A new report from the Special Inspector General for Afghanistan Reconstruction (SIGAR) reveals that the Defense Department spent $43 million on a gas station that should have cost about half a million dollars.
The report studies the Department of Defense’s Task Force for Stability and Business Operations (TFBSO) project to build a compressed natural gas automobile filling station in the country.
But SIGAR didn’t have an easy time compiling the report, stressing that the review ended up being “hindered” by the “lack of cooperation” at the Pentagon.
And while the inspector general’s office said there were problems trying to get the full story of the fill-up station, they never did get an answer about why the project cost so much.
SIGAR submitted its findings to Defense Secretary Ashton Carter on Oct. 22, and released the report to the public just after midnight today.
The purpose of the filling station project was to “demonstrate the commercial viability” of cars fueled by natural gas in a country with ample gas reserves. It was supposed to encourage domestic energy production and curb Afghanistan’s heavy reliance on energy imports.
Inspector General John Sopko acknowledged to Carter that the mission of building the station was accomplished, but “at an exorbitant cost to U.S. taxpayers” — and “there is no indication that TFBSO considered the feasibility of achieving the station’s broader objectives or considered any of the potentially considerable obstacles to the
project’s success before beginning construction.”
The comparison price of $500,000 came from a natural gas station built in neighboring Pakistan.
“One of the most troubling aspects of this project is that the Department of Defense claims that it is unable to provide an explanation for the high cost of the project or to answer any other questions concerning its planning, implementation, or outcome,” Sopko wrote.
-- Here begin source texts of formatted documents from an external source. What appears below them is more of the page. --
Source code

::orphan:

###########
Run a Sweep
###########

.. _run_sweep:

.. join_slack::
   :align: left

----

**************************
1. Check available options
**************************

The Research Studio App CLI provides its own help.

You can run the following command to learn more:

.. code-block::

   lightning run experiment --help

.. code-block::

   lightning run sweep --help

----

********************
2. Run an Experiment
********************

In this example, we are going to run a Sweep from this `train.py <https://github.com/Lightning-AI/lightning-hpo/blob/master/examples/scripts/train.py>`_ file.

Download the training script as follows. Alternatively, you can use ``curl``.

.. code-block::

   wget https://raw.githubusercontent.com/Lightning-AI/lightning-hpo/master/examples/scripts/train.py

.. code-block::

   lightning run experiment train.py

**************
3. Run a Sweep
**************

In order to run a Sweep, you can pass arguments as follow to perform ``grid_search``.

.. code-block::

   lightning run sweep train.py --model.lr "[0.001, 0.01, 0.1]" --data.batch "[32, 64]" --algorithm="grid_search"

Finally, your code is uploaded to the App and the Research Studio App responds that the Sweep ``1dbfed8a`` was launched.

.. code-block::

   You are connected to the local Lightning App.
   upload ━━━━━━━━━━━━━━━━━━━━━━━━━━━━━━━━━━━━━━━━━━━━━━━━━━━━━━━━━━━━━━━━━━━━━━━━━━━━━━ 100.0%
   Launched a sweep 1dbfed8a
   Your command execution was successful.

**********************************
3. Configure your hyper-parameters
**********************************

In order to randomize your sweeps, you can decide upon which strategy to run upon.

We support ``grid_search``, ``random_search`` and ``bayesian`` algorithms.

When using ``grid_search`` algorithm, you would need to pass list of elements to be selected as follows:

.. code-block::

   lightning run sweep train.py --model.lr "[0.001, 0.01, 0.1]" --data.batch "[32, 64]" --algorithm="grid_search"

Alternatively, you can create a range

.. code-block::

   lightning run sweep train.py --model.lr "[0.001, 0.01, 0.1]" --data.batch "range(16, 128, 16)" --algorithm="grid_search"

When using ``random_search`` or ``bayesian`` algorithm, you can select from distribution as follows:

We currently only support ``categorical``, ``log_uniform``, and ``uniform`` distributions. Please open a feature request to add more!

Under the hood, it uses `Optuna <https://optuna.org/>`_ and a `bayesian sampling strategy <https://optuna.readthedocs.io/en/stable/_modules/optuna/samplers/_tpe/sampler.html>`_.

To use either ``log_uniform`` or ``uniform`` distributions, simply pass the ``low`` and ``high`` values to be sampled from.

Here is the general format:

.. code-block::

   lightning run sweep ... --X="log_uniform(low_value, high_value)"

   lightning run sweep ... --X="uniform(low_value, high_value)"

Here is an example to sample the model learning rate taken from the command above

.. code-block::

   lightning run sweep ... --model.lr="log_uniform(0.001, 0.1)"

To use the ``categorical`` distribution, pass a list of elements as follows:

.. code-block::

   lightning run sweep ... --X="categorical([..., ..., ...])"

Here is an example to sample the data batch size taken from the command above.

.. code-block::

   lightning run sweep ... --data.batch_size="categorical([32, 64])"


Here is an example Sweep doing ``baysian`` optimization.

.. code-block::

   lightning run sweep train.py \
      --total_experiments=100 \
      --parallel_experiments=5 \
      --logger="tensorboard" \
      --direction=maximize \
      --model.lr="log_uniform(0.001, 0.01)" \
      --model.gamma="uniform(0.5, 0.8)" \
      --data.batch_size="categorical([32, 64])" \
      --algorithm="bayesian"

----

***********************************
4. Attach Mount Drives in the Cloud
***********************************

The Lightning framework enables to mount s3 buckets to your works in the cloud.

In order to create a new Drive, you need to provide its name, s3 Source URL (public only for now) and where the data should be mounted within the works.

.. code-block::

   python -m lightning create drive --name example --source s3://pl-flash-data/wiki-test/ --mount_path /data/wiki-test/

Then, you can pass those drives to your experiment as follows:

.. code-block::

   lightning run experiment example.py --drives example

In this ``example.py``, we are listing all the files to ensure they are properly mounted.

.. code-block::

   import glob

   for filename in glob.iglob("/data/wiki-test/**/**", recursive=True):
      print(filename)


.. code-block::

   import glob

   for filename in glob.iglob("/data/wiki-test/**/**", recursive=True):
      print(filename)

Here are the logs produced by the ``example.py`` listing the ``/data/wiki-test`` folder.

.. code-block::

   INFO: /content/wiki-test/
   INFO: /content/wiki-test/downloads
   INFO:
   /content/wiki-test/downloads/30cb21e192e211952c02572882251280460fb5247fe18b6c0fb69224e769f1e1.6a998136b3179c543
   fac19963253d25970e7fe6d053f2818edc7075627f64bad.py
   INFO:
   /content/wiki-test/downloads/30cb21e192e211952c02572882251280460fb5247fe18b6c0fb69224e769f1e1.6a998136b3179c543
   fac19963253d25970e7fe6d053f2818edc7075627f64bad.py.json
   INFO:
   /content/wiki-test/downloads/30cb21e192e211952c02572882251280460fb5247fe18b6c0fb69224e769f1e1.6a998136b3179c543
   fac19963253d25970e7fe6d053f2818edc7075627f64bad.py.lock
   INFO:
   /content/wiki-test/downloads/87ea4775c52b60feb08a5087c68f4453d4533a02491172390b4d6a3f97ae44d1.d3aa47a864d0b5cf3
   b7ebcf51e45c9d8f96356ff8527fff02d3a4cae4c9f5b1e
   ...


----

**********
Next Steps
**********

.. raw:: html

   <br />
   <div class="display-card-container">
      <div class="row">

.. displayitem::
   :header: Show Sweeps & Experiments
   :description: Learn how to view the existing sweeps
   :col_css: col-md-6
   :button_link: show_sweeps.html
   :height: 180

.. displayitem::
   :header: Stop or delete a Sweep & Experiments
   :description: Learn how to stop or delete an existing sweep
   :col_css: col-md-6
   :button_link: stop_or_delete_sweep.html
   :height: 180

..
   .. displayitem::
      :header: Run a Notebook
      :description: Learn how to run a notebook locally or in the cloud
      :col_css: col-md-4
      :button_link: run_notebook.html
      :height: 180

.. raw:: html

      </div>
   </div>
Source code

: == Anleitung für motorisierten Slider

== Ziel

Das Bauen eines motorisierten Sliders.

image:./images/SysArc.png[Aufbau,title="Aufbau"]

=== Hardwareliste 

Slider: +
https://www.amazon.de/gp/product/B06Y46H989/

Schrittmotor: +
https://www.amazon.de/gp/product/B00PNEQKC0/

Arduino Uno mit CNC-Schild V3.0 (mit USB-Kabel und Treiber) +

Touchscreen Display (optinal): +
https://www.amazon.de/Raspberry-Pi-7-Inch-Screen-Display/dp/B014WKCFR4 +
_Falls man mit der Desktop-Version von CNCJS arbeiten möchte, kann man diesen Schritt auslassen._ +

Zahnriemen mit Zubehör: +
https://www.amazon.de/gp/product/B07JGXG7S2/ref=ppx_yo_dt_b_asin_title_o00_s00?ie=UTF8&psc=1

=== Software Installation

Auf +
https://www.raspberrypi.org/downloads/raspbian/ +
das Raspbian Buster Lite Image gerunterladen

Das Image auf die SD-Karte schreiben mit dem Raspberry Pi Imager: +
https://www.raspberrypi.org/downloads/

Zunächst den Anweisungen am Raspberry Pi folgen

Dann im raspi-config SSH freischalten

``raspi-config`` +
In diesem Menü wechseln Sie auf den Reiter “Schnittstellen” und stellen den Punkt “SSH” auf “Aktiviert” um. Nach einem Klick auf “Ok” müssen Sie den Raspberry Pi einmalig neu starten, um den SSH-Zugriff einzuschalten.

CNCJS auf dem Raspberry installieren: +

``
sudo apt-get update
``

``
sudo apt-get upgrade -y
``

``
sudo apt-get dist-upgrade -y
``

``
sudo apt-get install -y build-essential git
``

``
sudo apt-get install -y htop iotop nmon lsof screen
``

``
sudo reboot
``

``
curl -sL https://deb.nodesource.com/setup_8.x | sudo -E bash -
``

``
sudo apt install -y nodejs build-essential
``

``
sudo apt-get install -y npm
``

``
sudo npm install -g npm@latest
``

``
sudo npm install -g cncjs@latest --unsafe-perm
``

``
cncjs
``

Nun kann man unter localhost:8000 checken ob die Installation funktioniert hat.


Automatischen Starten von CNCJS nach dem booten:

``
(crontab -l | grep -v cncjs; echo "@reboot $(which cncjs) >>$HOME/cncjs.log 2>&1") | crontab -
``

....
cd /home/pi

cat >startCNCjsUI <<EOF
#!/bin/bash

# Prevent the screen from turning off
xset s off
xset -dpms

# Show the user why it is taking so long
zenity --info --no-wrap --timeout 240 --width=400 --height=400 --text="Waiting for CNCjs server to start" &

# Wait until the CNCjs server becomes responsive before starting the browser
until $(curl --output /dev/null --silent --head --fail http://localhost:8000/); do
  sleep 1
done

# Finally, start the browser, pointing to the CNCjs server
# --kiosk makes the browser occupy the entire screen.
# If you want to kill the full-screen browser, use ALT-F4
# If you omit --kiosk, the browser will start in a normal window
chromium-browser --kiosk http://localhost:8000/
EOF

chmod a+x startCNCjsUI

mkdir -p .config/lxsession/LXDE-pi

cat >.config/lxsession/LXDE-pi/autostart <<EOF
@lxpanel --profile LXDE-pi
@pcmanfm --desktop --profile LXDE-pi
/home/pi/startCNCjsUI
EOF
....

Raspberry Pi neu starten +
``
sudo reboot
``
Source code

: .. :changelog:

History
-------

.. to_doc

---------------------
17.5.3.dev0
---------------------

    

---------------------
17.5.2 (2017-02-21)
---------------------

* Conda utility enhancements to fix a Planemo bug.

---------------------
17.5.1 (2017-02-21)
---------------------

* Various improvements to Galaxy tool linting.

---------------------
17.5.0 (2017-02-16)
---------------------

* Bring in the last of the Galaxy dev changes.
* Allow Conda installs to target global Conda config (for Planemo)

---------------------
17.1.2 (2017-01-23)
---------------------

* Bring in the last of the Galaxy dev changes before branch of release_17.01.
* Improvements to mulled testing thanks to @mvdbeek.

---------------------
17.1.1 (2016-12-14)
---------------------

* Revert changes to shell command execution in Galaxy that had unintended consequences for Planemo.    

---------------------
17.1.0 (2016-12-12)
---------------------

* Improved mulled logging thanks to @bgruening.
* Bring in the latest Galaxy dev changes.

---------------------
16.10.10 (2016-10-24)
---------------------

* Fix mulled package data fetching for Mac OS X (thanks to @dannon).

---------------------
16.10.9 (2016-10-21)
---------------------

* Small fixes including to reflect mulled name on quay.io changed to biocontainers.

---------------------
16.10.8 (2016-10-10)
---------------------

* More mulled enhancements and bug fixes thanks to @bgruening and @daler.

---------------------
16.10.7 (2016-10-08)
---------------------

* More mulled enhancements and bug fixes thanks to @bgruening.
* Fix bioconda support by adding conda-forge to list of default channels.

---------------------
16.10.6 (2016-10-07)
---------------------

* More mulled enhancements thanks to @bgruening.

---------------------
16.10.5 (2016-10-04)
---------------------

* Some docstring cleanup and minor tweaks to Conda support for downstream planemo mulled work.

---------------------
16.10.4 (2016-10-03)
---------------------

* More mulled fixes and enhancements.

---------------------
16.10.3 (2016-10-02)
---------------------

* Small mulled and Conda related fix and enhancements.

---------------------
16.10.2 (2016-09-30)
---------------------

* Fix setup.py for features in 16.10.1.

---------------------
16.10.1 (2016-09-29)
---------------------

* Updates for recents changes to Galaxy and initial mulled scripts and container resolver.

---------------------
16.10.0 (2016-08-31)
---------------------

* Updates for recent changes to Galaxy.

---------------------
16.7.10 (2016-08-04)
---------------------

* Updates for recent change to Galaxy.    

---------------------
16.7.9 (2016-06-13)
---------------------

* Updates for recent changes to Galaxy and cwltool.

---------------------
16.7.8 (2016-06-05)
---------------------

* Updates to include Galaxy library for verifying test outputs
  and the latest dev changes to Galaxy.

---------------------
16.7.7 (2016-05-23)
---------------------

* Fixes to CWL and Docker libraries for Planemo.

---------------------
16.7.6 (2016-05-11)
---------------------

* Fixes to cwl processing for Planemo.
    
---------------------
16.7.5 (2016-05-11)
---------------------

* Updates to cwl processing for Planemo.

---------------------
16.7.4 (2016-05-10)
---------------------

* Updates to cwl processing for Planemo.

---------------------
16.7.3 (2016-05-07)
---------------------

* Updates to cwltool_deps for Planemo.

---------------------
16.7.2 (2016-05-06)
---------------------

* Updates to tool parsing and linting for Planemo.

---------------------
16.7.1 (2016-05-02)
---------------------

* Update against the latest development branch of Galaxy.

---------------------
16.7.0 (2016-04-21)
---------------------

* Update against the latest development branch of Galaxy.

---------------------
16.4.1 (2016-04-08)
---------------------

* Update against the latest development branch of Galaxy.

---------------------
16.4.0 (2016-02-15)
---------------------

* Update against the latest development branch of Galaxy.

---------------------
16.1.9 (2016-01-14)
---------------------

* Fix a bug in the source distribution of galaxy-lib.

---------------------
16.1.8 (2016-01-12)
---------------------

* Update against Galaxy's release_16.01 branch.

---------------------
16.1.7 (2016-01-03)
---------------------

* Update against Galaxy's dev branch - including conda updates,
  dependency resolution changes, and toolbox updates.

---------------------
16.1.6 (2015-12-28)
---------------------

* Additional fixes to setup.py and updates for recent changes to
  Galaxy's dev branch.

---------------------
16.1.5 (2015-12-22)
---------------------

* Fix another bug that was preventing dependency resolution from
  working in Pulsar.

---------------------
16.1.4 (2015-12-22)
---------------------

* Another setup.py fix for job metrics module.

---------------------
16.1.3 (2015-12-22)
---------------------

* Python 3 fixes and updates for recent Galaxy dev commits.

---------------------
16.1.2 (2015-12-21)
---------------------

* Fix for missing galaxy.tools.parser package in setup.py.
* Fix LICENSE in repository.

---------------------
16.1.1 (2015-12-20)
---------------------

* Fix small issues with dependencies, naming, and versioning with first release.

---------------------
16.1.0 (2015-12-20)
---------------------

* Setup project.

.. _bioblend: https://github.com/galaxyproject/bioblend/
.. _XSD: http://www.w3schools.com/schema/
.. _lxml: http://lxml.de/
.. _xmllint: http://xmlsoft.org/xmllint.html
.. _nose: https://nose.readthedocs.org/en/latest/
The TFBSO closed in March, and in June, Sopko said, SIGAR was told that the DoD didn’t have anyone around to “properly” answer the inspector general’s questions.
“Frankly, I find it both shocking and incredible that DOD asserts that it no longer has any knowledge about TFBSO, an $800 million program that reported directly to the Office of the Secretary of Defense and only shut down a little over six months ago,” Sopko wrote in the letter to Carter. “Nevertheless, I intend to continue our inquiry into TFBSO activities to shed additional light on how this program operated, what it achieved, how this enormous amount of money was spent, and whether any conduct by TFBSO staff or contractors was criminal in nature.”
The task force spent $766 million of the $822 million allocated by Congress from 2010 to 2014.
The $43 million station, pictured above, was built near Sheberghan, a northern city not far from the Turkmenistan border and in the region of Afghanistan’s gas fields. The city is west of Mazar-e-Sharif, where the DoD task force hoped to expand the natural-gas fervor.
The station isn’t even the size of a truck stop: two pumps, a trailer-filling area and a car conversion center. However, it costs about $700 to covert a car to natural gas in Afghanistan — where the average annual income is $690 a year.
SIGAR cites not only the comparative project in Pakistan, but found a 2010 publication of the International Energy Association that states “the range of
investment for a public [CNG] station serving an economically feasible amount of vehicles varies from $200,000 to $500,000.”
However, the report notes, “If TFBSO had conducted a feasibility study of the project, the Task Force might have noted that Afghanistan lacks the natural gas transmission and local distribution infrastructure necessary to support a viable market for CNG vehicles.” Afghanistan has one operational natural gas pipeline. Building a pipeline from Sheberghan to Kabul would cost $940 million, according to a March USAID report.
“Even if Mazar-e-Sharif were to obtain a reliable supply of natural gas, there is no way to deliver it to small consumers, such as filling stations. Mazar-e-Sharif’s local distribution network is currently defunct and a USAID study estimates that it would cost $50 million to rehabilitate it,” the SIGAR report states. “…In sum, it is not clear why TFBSO believed the CNG filling station project should be undertaken.”
Investigators found that overhead accounted for $30 million of the gas station’s costs.
The fact that the Pentagon “contended that no one remains at the Department who
can answer substantive questions,” the report says, “implies that TFBSO operated independent of any internal DOD management and oversight.”
“Yet TFBSO was created by the Deputy Secretary of Defense and throughout its existence reported directly to the Office of the Secretary. Moreover, it was dissolved only a little over six months ago. In fact, for the last seven months of its existence, TFBSO reported to the Principal Deputy Under Secretary for Policy, who now says that no one in the Office of the Secretary knows anything about it.”
The report adds that the Defense Department’s “position that it has no knowledge about this $800 million program is startling and unconvincing.”
Principal Deputy Under Secretary of Defense Brian P. McKeon reviewed a draft of the report and, in a written response to Sopko in early October, reiterated why the Defense Department couldn’t answer questions without disputing findings of the inspector general.
“We stand ready to facilitate SIGAR’s access to TFBSO records and to assist your office in locating former TFBSO employees, including former TFBSO employees now working in the Department, who may be able to provide background on this project,” McKeon wrote.